L1 Regularized Logistic Regression

Description

L1 Regularized logistic regression using OWL-QN L-BFGS-B optimization.

Usage

logreg(X, y, nlambda = 50, lambda.min.ratio = 0.001, lambda = NULL,
  scale = TRUE, type = 2)

Arguments

X

The design matrix.

y

Vector of binary observations of length equal to nrow(X).

nlambda

(positive integer) The number of parameters in the regularization path (default 50).

lambda.min.ratio

(non-negative double) The ratio of max(lambda) / min(lambda) (default 1e-3).

lambda

A user-supplied vector of regularization parameters. Under the default option (NULL), the function computes a regularization path using the input data.

scale

(boolean) Whether to scale X before running the regression.
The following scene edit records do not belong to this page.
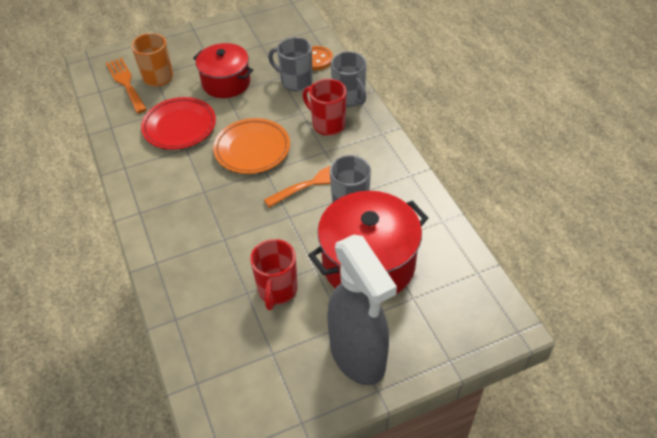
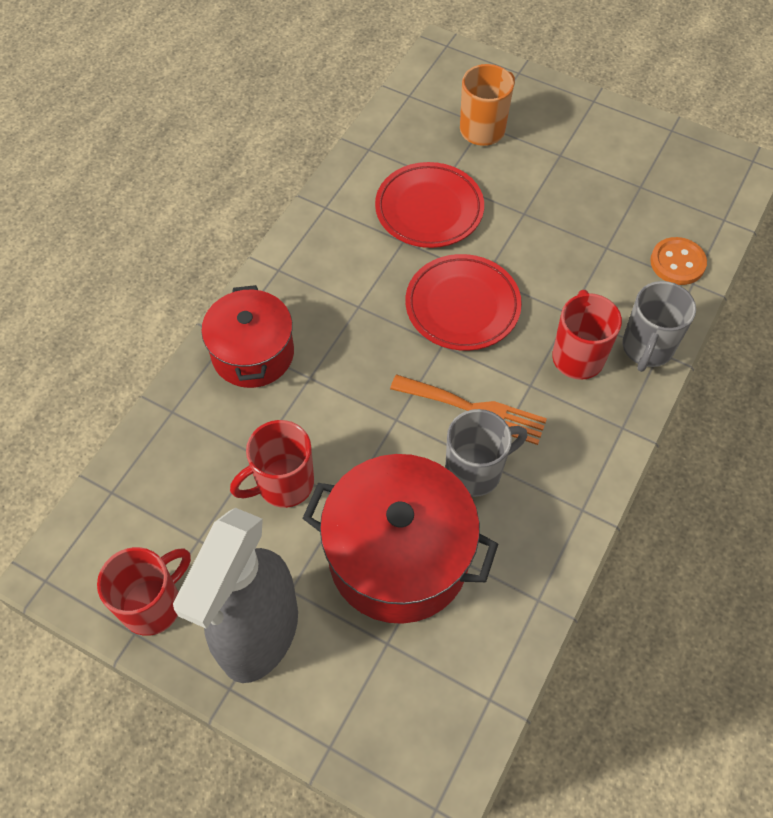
camera: 50 degrees right, 10 degrees up
(126, 83) = (444, 109): orange fork -> none
(226, 83) = (540, 200): red pot -> red pot (253, 353)
(252, 149) = (462, 306): orange plate -> red plate
(292, 401) = (153, 604): none -> red mug
(295, 82) = (615, 269): grey mug -> none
The output parameters will always be rescaled. Use FALSE if X is already scaled.

type

(integer 1 or 2) Type 1 aggregates the input data based on repeated rows in X. Type 2 (default) uses the data as is, and is generally faster. Use Type 1 if the data contains several repeated rows.

Value

A list containing the matrix of fitted weights (wmat), the vector of regularization parameters, sorted in decreasing order (lambda), and the vector of log-likelihoods corresponding to lambda (logliks).

Examples

# simulate some linear regression data
n <- 1e3
p <- 100
X <- matrix(rnorm(n*p),n,p)
wt <- sample(seq(0,9),p+1,replace = TRUE) / 10
z <- cbind(1,X) %*% wt + rnorm(n)
probs <- 1 / (1 + exp(-z))
y <- sapply(probs, function(p) rbinom(1,1,p))

m1 <- logreg(X, y)
m2 <- logreg(X, y, nlambda = 100, lambda.min.ratio = 1e-4, type = 1)

## Not run: 
# Performance comparison
library(glmnet)
library(microbenchmark)
nlambda = 50; lambda.min.ratio = 1e-3
microbenchmark(
  logreg_type1 = logreg(X, y, nlambda = nlambda,
                         lambda.min.ratio = lambda.min.ratio, type = 1),
  logreg_type2 = logreg(X, y, nlambda = nlambda,
                         lambda.min.ratio = lambda.min.ratio, type = 2),
  glmnet       = glmnet(X, y, family = "binomial",
                         nlambda = nlambda, lambda.min.ratio = lambda.min.ratio),
  times = 20L
)

## End(Not run)

rIsing: High-Dimensional Ising Model Selection.

Description

Fits an Ising model to a binary dataset using L1-regularized logistic regression and BIC. Also includes a fast lasso logistic regression function for high-dimensional problems. Uses the 'libLBFGS' optimization library by Naoki Okazaki.

rIsing functions

  • logreg: L1-regularized logistic regression using OWL-QN L-BFGS-B optimization.

  • Ising: Ising Model selection using L1-regularized logistic regression and extended BIC.